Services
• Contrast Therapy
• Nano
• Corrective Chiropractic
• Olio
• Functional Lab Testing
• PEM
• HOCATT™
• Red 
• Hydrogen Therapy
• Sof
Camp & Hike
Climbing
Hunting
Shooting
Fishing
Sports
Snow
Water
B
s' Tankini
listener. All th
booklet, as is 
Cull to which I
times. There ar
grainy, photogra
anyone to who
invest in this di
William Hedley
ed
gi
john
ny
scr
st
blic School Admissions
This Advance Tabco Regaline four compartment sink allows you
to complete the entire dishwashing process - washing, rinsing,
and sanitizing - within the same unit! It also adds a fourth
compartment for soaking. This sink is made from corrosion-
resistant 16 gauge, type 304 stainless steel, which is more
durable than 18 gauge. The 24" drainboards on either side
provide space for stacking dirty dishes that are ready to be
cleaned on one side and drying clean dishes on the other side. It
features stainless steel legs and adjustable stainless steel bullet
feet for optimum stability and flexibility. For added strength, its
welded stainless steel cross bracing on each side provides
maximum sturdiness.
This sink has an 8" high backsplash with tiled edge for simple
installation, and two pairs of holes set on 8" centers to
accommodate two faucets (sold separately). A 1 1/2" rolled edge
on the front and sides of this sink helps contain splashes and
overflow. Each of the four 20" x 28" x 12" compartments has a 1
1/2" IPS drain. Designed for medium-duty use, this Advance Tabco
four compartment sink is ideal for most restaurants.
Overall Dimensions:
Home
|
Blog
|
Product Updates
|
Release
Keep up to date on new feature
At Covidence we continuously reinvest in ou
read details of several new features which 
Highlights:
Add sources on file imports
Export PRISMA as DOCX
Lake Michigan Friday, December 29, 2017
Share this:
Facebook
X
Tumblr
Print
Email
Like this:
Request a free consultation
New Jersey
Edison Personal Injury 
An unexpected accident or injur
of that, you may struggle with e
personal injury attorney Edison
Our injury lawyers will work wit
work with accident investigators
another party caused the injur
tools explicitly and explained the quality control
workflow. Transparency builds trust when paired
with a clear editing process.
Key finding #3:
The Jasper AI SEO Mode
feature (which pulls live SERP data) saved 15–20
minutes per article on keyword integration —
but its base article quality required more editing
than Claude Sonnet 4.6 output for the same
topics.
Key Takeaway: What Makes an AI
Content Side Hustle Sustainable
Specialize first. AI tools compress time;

◆ ◆ ◆

DESCRIPTION OF THE TASK ▸
Each line from the first line of the listing through the line with "booklet, as is" must be output exactly, both ends included, and no other line may appear.

TASK RESPONSE ▸
Services
• Contrast Therapy
• Nano
• Corrective Chiropractic
• Olio
• Functional Lab Testing
• PEM
• HOCATT™
• Red 
• Hydrogen Therapy
• Sof
Camp & Hike
Climbing
Hunting
Shooting
Fishing
Sports
Snow
Water
B
s' Tankini
listener. All th
booklet, as is 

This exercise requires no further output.